- _Short exercise_:
Pull out every line in the items below that contains the string "Example", and copy each one unchanged.

- _Excerpted records_:
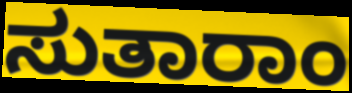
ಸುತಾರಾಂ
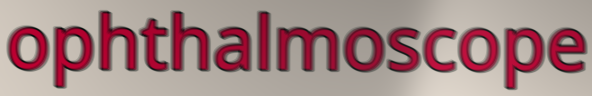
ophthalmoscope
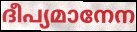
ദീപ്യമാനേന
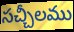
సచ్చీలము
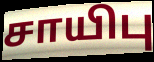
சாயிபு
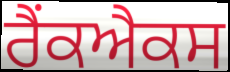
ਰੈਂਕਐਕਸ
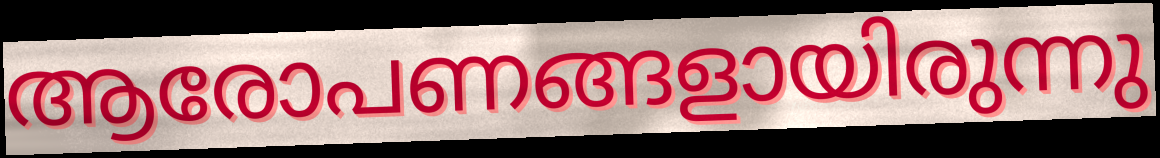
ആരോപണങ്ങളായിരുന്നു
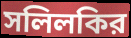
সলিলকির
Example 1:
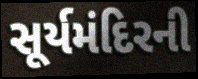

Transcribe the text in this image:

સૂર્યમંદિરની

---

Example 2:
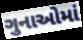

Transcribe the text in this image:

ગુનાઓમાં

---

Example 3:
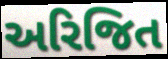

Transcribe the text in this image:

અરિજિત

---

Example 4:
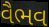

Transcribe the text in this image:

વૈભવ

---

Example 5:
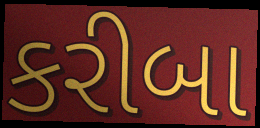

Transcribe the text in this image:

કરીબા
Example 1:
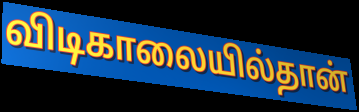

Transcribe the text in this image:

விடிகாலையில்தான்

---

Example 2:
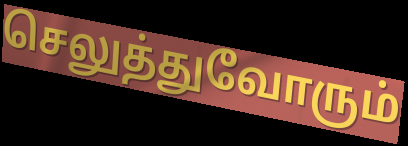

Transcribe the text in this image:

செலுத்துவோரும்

- _Complete answer_:
Example 1:
Example 2:
Example 3:
Example 4:
Example 5:
Example 1:
Example 2:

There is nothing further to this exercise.